Symptoms of poisoning
In poisonings, the onset of symptoms occurs from a few minutes to a few hours after swallowing. The severity of aconitine poisoning is linked to the rapid onset of life-threatening heart rhythm changes. Others symptoms they can include numbness and tingling, slow or fast heart rate, and gastrointestinal manifestations such as nausea, vomiting, abdominal pain and diarrhea. Respiratory paralysis and heart rhythm abnormalities can lead to death. Treatment is symptomatic and supportive; there is no specific antidote.
Unfortunately, there is a very low safety margin between therapeutic and toxic doses of aconitine. For example, the case of a 66-year-old woman, not suffering from known heart disease, who obtained some doses of this substance from a herbalist, so that she could make an herbal tea with this herb, to treat her osteoarthritis, is known.
Well, about 90 minutes after drinking the herbal tea the woman would have developed numbness of the face, arms and legs. This symptom pattern was then quickly followed by nausea, weakness, and chest pressure. In an emergency room, she was found with an abnormal heart rhythm. After 4 hours of treatment with drugs and electric shocks to the heart, a normal heart rhythm was restored.

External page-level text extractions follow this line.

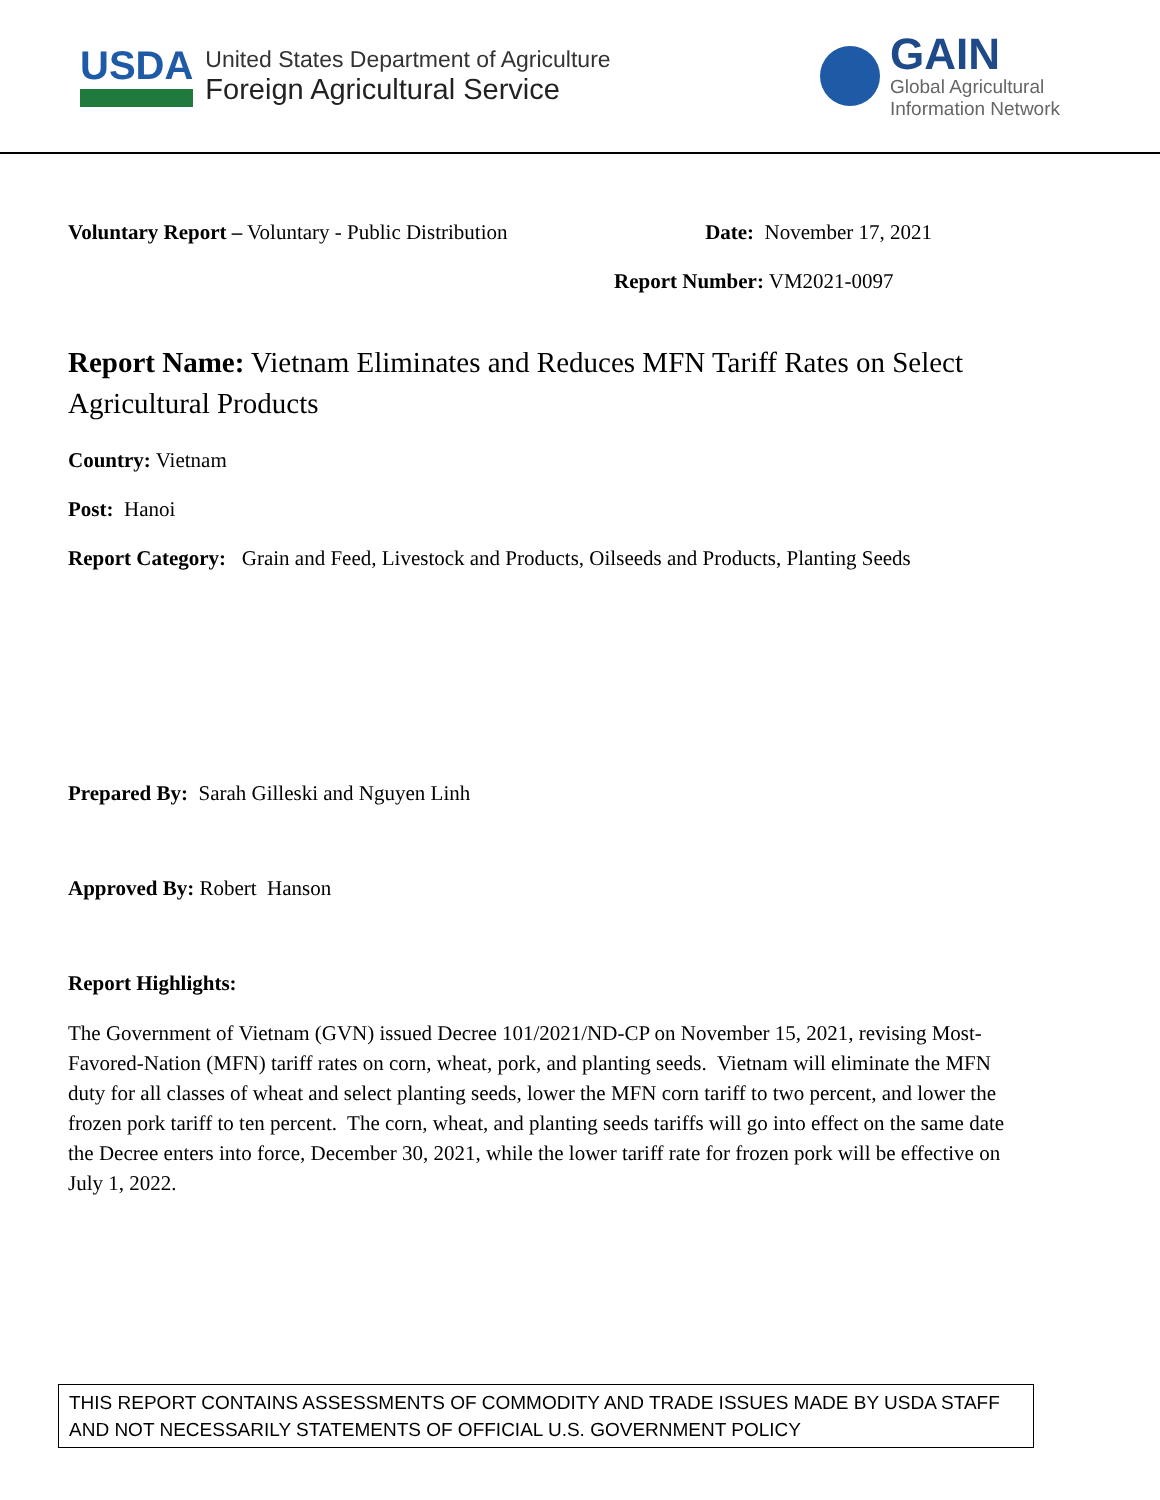USDA
United States Department of Agriculture
Foreign Agricultural Service
GAIN
Global Agricultural
Information Network
Voluntary Report – Voluntary - Public Distribution
Date: November 17, 2021
Report Number: VM2021-0097
Report Name: Vietnam Eliminates and Reduces MFN Tariff Rates on Select Agricultural Products
Country: Vietnam
Post: Hanoi
Report Category: Grain and Feed, Livestock and Products, Oilseeds and Products, Planting Seeds
Prepared By: Sarah Gilleski and Nguyen Linh
Approved By: Robert Hanson
Report Highlights:
The Government of Vietnam (GVN) issued Decree 101/2021/ND-CP on November 15, 2021, revising Most-Favored-Nation (MFN) tariff rates on corn, wheat, pork, and planting seeds. Vietnam will eliminate the MFN duty for all classes of wheat and select planting seeds, lower the MFN corn tariff to two percent, and lower the frozen pork tariff to ten percent. The corn, wheat, and planting seeds tariffs will go into effect on the same date the Decree enters into force, December 30, 2021, while the lower tariff rate for frozen pork will be effective on July 1, 2022.
THIS REPORT CONTAINS ASSESSMENTS OF COMMODITY AND TRADE ISSUES MADE BY USDA STAFF AND NOT NECESSARILY STATEMENTS OF OFFICIAL U.S. GOVERNMENT POLICY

Then there are cases of poisoning distinguished by the fact that some people have intentionally taken A. napellus due to its alleged therapeutic effects. Another rather well-known clinical case is that of a 21-year-old man who bought Aconitum napellus plants after reading a herbalist book, ground the roots of the plants and then filled the capsules with the dried material.

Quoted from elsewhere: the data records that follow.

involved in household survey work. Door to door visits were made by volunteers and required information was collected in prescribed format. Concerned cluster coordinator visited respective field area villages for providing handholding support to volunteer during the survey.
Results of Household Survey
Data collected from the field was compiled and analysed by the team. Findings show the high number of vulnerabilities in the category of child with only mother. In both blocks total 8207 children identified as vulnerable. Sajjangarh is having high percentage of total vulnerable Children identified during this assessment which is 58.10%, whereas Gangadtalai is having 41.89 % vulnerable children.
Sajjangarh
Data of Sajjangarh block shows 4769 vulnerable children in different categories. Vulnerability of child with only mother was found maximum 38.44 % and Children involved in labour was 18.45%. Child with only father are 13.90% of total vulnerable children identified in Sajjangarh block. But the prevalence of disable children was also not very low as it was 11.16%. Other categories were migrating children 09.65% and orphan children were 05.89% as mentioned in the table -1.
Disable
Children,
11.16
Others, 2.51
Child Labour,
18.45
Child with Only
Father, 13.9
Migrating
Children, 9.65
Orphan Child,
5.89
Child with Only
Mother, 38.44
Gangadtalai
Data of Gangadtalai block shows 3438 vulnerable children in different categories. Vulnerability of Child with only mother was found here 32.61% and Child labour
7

Then, he took 1 capsule a day for several months to cure his anxiety state. To increase the effects, however, one evening he decided to swallow 3 capsules and fell asleep. Five hours later he woke up with feelings of generalized numbness, nausea, diarrhea, dizziness, chest pain, shortness of breath, and defective color vision (in particular, a preponderance of purple coloring).
The early symptoms were thought to go unnoticed because he was sleeping, and when he came to an emergency room, his heart rate was very slow (43 beats per minute) and he had an abnormal heart rhythm. Plasma concentrations of aconitine supported A. napellus poisoning. He spent 48 days in the hospital before recovering.
Therefore, if you think that someone has accidentally or voluntarily ingested Acotinum napellus, it is good to contact the emergency room immediately explaining your hypothesis of poisoning and, perhaps, bringing with you an extract of the plant or other substance that has been ingested.
In this way it will be possible to help doctors make a diagnosis of possible Acotinum napellus poisoning, also allowing the initiation of the most suitable treatment for the treatment of these effects, which are potentially very harmful to one's health.
We remind you that, even in this case, the timeliness of one's intervention is often decisive in order to avoid any negative consequence and to be able to allow the most rapid restoration of a state of well-being against such hypotheses of poisoning.